ILO spearheads socially responsible tourism in East Africa

INTERNATIONAL Labour Organisation (ILO), Tanzania, Kenya and Uganda have agreed to maintain decent work and socially responsible tourism in the region.

The agreement was reached at a two-day sub-regional tripartite workshop at Lake Manyara Wildlife Lodge where the government officials, trade union representatives and workers attended.

The meeting delegates generally agreed on the need to have decent work in the seemingly picking up tourism sector.

ILO Programme Officer, Anthony Rutabanzibwa said it was unfortunate that for many years tourism sector operated under conditions where workers were paid low salaries or had unfair contracts We are now happy that the government representatives, employers and workers have come and agreed on these issues.

They have agreed to go and improve the working environment with workers getting their fair deal,” said Mr Rutabanzibwa.

He said that he saw political will and hoped that all will go well in realising the Sustainable Development Goal (SDG) number eight that seeks to promote inclusive and sustainable economic growth, full and productive employment and decent work for all.

Ugandan Senior Labour Officer, Mupapa Perbin said they will recommend for ratification of Convention 172 on working conditions in hotels and restaurants, adding that stakeholders will be consulted to ensure decent work in tourism.

Head of Unit, Sectoral Policies Department at Geneva ILO Office, Mariagels Fortuny said the focus is on tourism because the sector is emerging, bringing a lot of youth and women, but with no decent work.

The meeting aimed at knowledge sharing among participants on policy priorities for the design of holistic sustainable tourism development policies with a view to improve productivity and working conditions in the sector and capacity building on promotion of tourism guidelines.

It focused on the role of tourism as a catalyst for jobs, inclusive socio- economic development and poverty reduction in rural areas and will pay particular attention to gender equality issues.

It focused on the need to invest in human resource development, addressing the need for targeted training and preparing for the future of work in fast evolving service sector, implementing international labour standards and promoting rights of people and groups vulnerable to discrimination, people with disabilities and gender equality.

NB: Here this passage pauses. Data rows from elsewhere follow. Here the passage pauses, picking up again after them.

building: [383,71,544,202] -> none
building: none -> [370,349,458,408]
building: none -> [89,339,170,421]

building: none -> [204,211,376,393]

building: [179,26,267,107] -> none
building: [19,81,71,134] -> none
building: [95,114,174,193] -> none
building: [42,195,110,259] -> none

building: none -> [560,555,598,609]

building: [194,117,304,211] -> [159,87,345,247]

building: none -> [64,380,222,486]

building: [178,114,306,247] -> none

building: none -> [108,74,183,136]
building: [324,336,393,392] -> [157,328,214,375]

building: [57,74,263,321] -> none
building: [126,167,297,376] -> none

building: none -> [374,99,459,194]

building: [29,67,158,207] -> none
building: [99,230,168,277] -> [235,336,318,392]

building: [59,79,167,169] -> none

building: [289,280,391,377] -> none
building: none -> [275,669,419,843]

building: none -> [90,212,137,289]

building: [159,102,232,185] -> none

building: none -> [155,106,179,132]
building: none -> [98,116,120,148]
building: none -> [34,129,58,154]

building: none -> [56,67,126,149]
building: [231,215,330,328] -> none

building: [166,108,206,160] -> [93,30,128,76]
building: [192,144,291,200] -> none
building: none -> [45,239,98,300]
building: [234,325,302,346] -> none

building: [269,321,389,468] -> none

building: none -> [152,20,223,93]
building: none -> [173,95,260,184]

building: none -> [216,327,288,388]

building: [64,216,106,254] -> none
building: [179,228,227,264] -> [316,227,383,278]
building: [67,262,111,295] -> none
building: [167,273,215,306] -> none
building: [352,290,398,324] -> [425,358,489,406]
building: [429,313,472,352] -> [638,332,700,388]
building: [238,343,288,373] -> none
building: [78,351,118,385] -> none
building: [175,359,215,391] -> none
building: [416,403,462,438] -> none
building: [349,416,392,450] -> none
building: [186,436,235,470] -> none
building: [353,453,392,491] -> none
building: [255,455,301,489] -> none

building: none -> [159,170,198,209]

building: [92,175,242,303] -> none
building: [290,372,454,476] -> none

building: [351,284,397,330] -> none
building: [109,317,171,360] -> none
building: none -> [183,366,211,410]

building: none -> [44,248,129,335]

Globally, tourism directly and indirectly contributes to job creation, particularly for women and youth while fuelling growth through micro, small and medium enterprises (MSMEs).

According to the World Travel & Tourism Council (WTTC): Economic Impact 2019, in 2018, travel and tourism overall—directly and indirectly—generated 319 million jobs.

In Tanzania, according to ILO, the total contribution of tourism to GDP was nine percent and is expected to reach 10.1 percent 2028.

The sector generated 1.1 million jobs, representing 8.2 percent of total employment. In the same year, Uganda’s tourism industry contributed 7.3 percent of GDP.

The sector overall generated 605,000 jobs, representing 6.3 per cent of total employment and the number expected to reach 900,000 jobs in 2028.

The three countries have great potential to further develop their tourism industry. However, decent work challenges including poor working conditions and low skill levels need to be addressed with a view to improve the industry’s productivity and competitiveness.